WHAT YOU NEED TO DO:
Give back every record verbatim, but not the pictures.

── GIVEN DATA

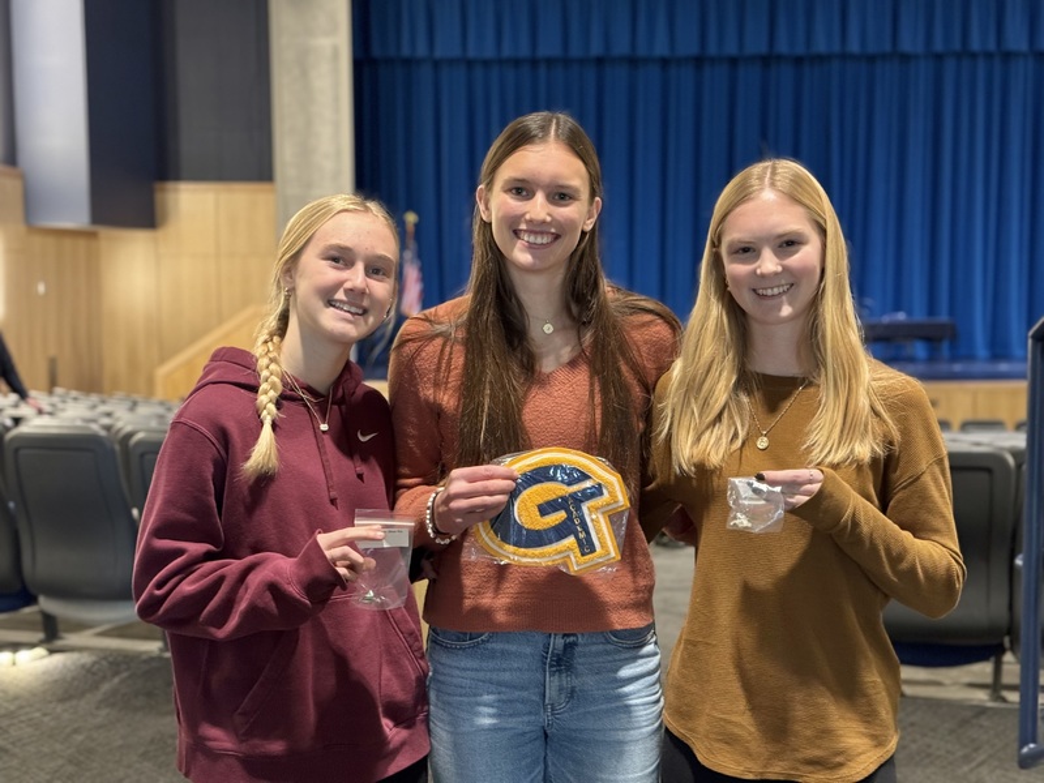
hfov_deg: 39.7
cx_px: 522
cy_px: 392
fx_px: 1448
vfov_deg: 30.3
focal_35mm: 48
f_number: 1.78
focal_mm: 6.76
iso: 400
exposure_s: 1/38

────

YOUR SOLUTION:
hfov_deg: 39.7
cx_px: 522
cy_px: 392
fx_px: 1448
vfov_deg: 30.3
focal_35mm: 48
f_number: 1.78
focal_mm: 6.76
iso: 400
exposure_s: 1/38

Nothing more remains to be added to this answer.